### DATA FOR PROCESSING
┄┄┄┄┄┄┄┄┄┄┄┄┄┄┄┄┄┄┄┄

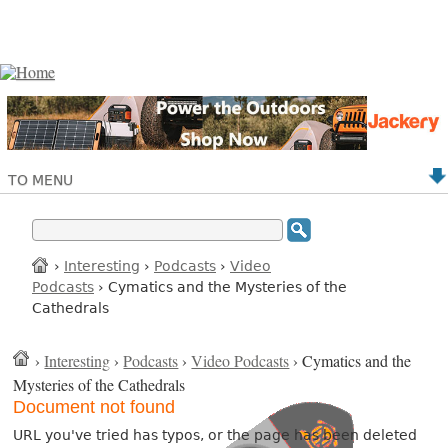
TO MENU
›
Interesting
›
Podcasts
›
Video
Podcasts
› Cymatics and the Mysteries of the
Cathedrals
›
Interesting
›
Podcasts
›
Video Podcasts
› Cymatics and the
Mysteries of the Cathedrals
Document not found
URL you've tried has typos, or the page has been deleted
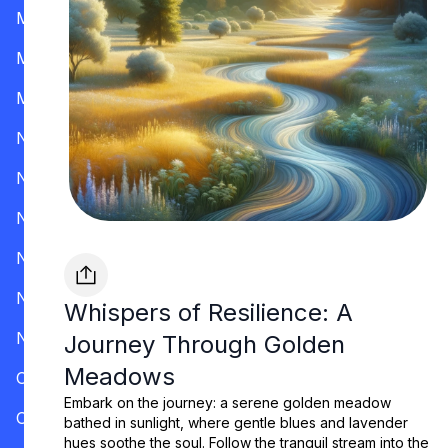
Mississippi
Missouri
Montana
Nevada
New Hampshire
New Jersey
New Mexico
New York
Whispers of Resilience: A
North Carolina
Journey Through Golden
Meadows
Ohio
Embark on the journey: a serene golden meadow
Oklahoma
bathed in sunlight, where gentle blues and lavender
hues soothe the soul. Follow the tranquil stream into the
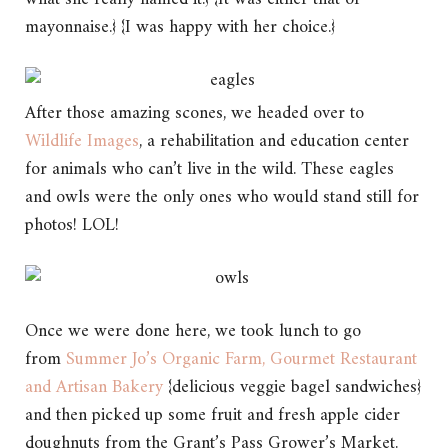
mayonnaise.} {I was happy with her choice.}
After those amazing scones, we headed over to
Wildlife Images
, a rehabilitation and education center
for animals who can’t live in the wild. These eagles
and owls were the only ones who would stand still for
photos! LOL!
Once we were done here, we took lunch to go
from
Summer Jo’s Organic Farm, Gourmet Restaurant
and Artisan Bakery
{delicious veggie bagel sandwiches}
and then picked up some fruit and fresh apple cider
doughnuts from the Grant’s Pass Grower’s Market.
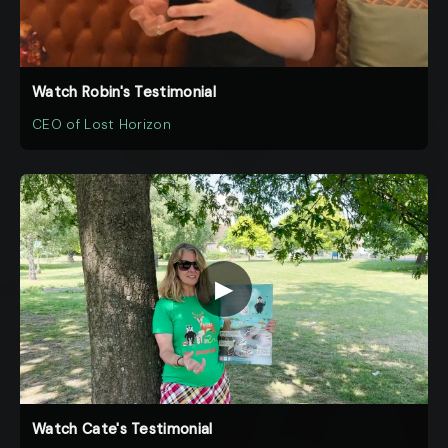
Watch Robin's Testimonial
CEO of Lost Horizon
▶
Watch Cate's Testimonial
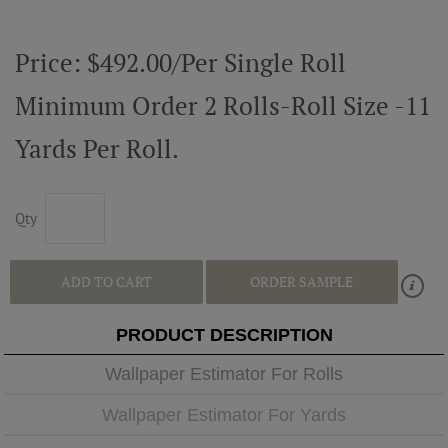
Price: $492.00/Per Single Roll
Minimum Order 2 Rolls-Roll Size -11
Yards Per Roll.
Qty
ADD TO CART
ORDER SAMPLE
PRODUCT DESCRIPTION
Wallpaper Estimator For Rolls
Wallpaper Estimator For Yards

┄┄┄┄┄┄┄┄┄┄┄┄┄┄┄┄┄┄┄┄

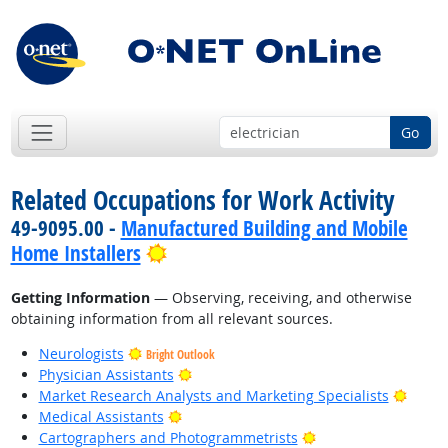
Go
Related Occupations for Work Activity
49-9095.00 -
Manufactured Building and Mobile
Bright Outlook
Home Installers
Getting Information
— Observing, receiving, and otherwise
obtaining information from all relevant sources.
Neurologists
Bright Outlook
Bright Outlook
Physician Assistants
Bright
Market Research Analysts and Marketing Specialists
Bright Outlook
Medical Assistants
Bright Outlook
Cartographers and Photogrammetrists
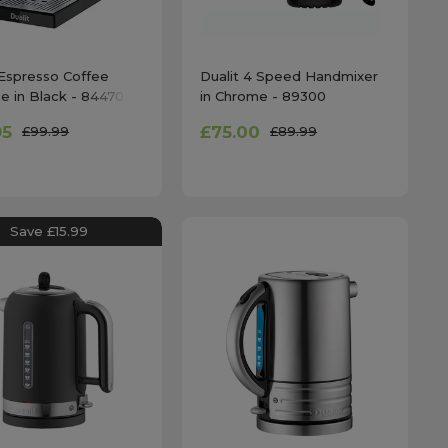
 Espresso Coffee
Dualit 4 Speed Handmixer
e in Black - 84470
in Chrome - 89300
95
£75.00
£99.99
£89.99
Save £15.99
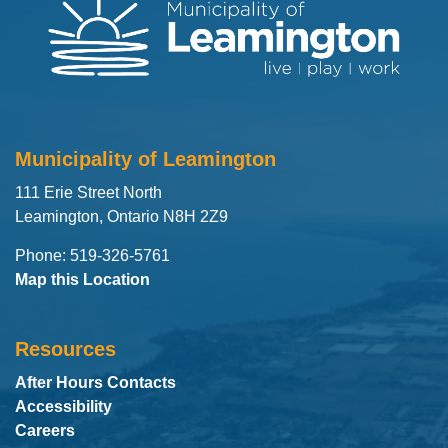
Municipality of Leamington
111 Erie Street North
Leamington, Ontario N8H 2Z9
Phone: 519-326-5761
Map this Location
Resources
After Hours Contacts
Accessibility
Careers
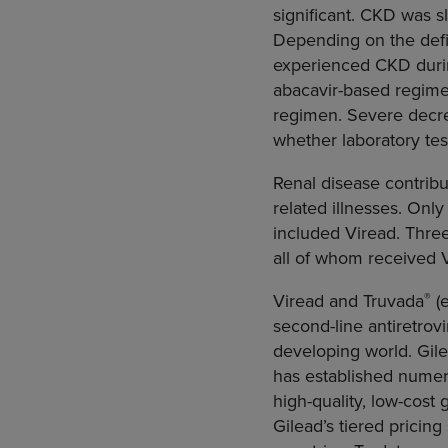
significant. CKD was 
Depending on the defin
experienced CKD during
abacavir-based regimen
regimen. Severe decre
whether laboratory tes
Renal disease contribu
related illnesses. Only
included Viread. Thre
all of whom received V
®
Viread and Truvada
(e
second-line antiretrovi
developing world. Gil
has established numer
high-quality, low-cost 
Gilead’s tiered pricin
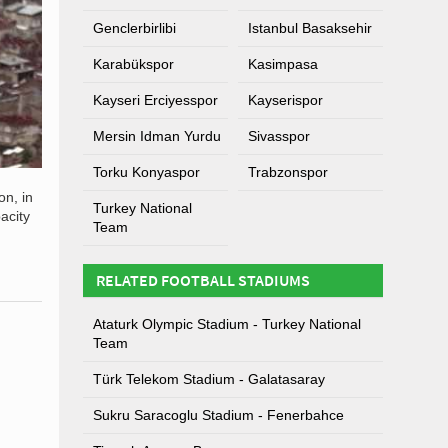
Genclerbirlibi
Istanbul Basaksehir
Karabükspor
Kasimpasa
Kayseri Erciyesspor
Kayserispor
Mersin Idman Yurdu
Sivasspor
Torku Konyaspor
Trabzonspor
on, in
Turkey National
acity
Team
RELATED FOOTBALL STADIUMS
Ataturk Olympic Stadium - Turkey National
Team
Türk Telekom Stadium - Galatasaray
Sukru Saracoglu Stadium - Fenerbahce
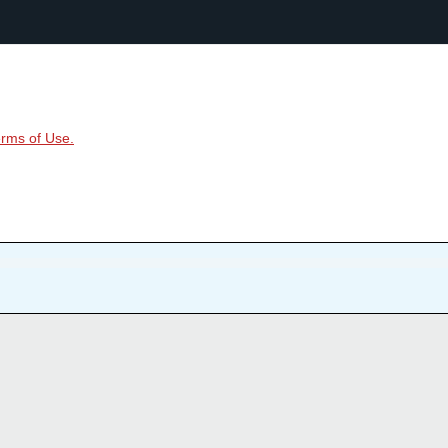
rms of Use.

┄┄┄┄┄┄┄┄┄┄┄┄┄┄┄┄┄┄┄┄

### WORK ORDER
Can you format the listing from the line with "Genclerbirlibi" to the line with "rms of Use.", both included, as a Markdown table with the columns Row and Listing line, numbering each row and leaving out blank lines and the pictures?

### THE COMPLETED TASK
| Row | Listing line |
|---|---|
| 1 | Genclerbirlibi |
| 2 | Istanbul Basaksehir |
| 3 | Karabükspor |
| 4 | Kasimpasa |
| 5 | Kayseri Erciyesspor |
| 6 | Kayserispor |
| 7 | Mersin Idman Yurdu |
| 8 | Sivasspor |
| 9 | Torku Konyaspor |
| 10 | Trabzonspor |
| 11 | on, in |
| 12 | Turkey National |
| 13 | acity |
| 14 | Team |
| 15 | RELATED FOOTBALL STADIUMS |
| 16 | Ataturk Olympic Stadium - Turkey National |
| 17 | Team |
| 18 | Türk Telekom Stadium - Galatasaray |
| 19 | Sukru Saracoglu Stadium - Fenerbahce |
| 20 | rms of Use. |